### WORK TO COMPLETE
Without the pictures, copy the entries below word for word.
----- MATERIAL TO PROCESS -----
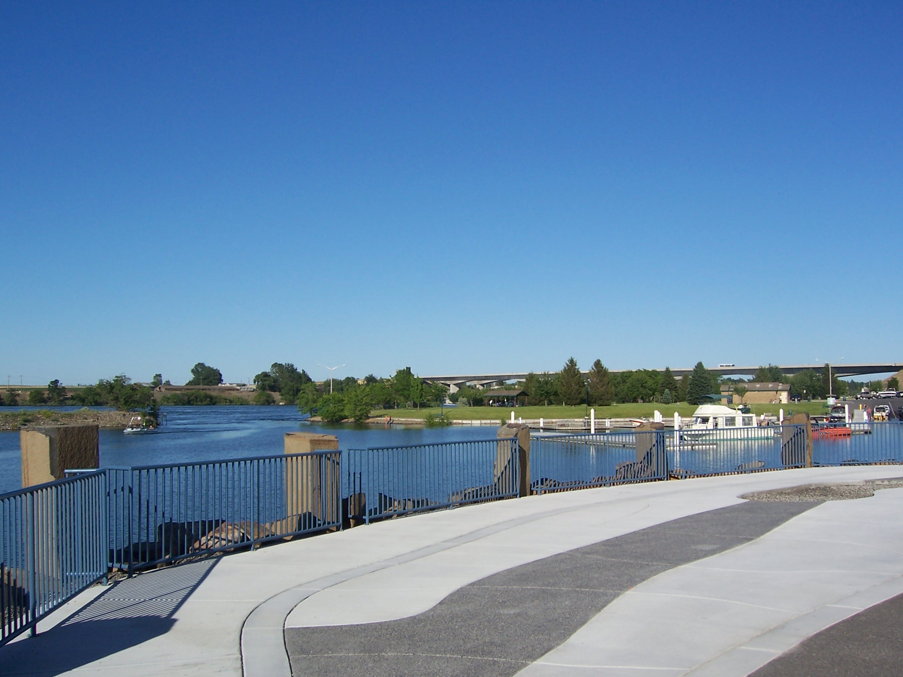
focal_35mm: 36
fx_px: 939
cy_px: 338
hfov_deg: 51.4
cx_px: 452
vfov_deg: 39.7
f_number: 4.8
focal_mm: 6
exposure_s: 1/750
-----
### EXERCISE OUTPUT
focal_35mm: 36
fx_px: 939
cy_px: 338
hfov_deg: 51.4
cx_px: 452
vfov_deg: 39.7
f_number: 4.8
focal_mm: 6
exposure_s: 1/750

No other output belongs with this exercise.